■ Data extract

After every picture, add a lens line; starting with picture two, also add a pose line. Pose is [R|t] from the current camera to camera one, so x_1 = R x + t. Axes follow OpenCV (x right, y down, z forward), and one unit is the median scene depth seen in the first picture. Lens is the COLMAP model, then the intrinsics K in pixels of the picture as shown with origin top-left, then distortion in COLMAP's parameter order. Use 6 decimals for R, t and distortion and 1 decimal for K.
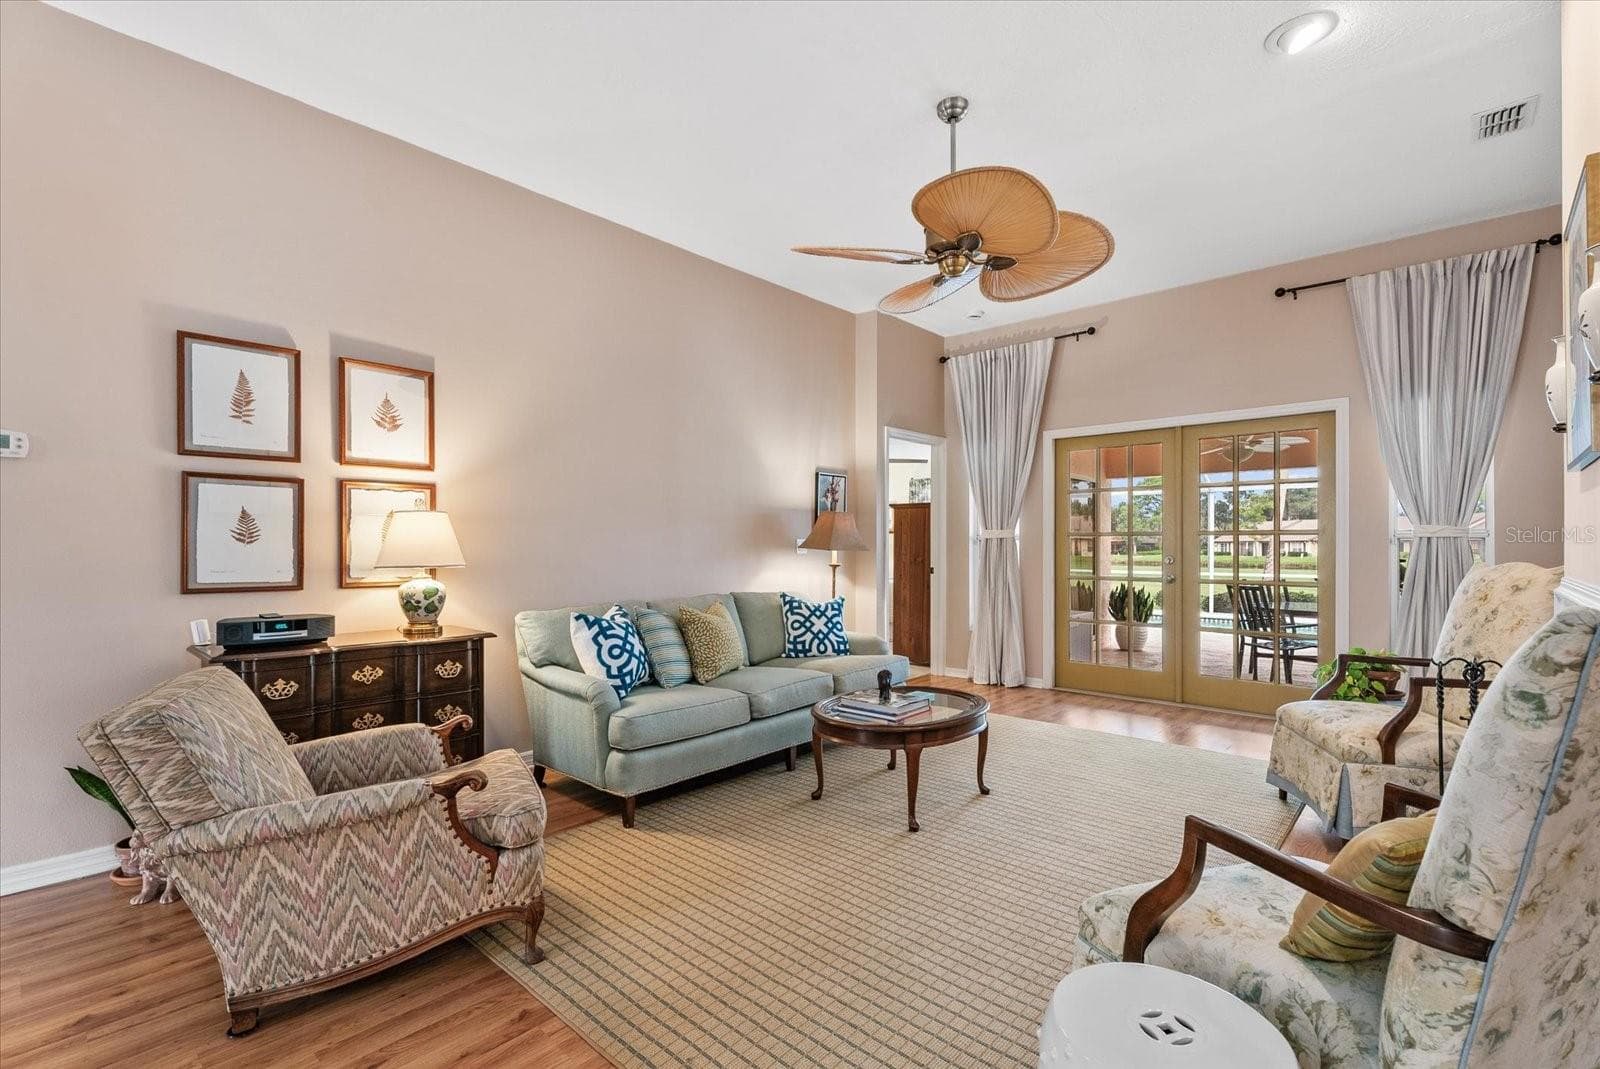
lens RADIAL K [[719.8, 0, 799.9], [0, 719.8, 537.8], [0, 0, 1]] dist [0.003439, -0.000272]
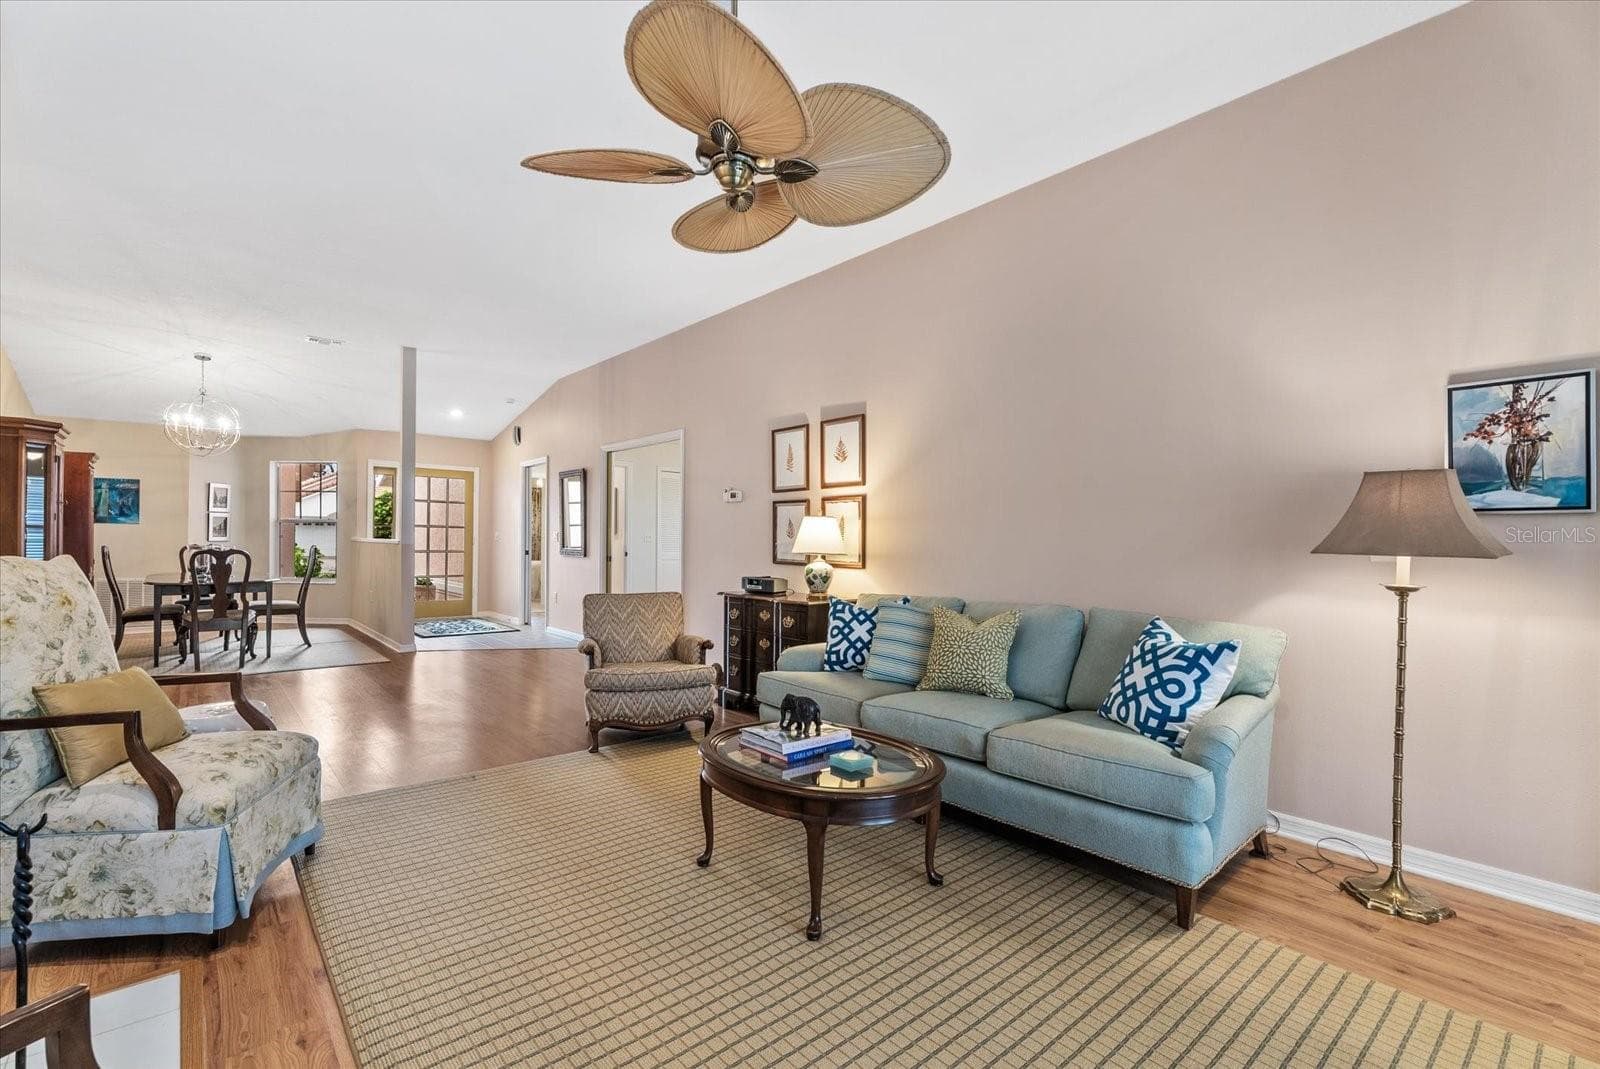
lens RADIAL K [[719.7, 0, 798.0], [0, 719.7, 536.9], [0, 0, 1]] dist [0.002196, 0.000263]
pose [[-0.119012, -0.003407, -0.992887, 0.882314], [0.002857, 0.999989, -0.003774, 0.009764], [0.992889, -0.003286, -0.119001, 1.064507]]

■ Work item
Exactly as written, restate all of the data, leaving out the images.

■ Exercise output
After every picture, add a lens line; starting with picture two, also add a pose line. Pose is [R|t] from the current camera to camera one, so x_1 = R x + t. Axes follow OpenCV (x right, y down, z forward), and one unit is the median scene depth seen in the first picture. Lens is the COLMAP model, then the intrinsics K in pixels of the picture as shown with origin top-left, then distortion in COLMAP's parameter order. Use 6 decimals for R, t and distortion and 1 decimal for K.
lens RADIAL K [[719.8, 0, 799.9], [0, 719.8, 537.8], [0, 0, 1]] dist [0.003439, -0.000272]
lens RADIAL K [[719.7, 0, 798.0], [0, 719.7, 536.9], [0, 0, 1]] dist [0.002196, 0.000263]
pose [[-0.119012, -0.003407, -0.992887, 0.882314], [0.002857, 0.999989, -0.003774, 0.009764], [0.992889, -0.003286, -0.119001, 1.064507]]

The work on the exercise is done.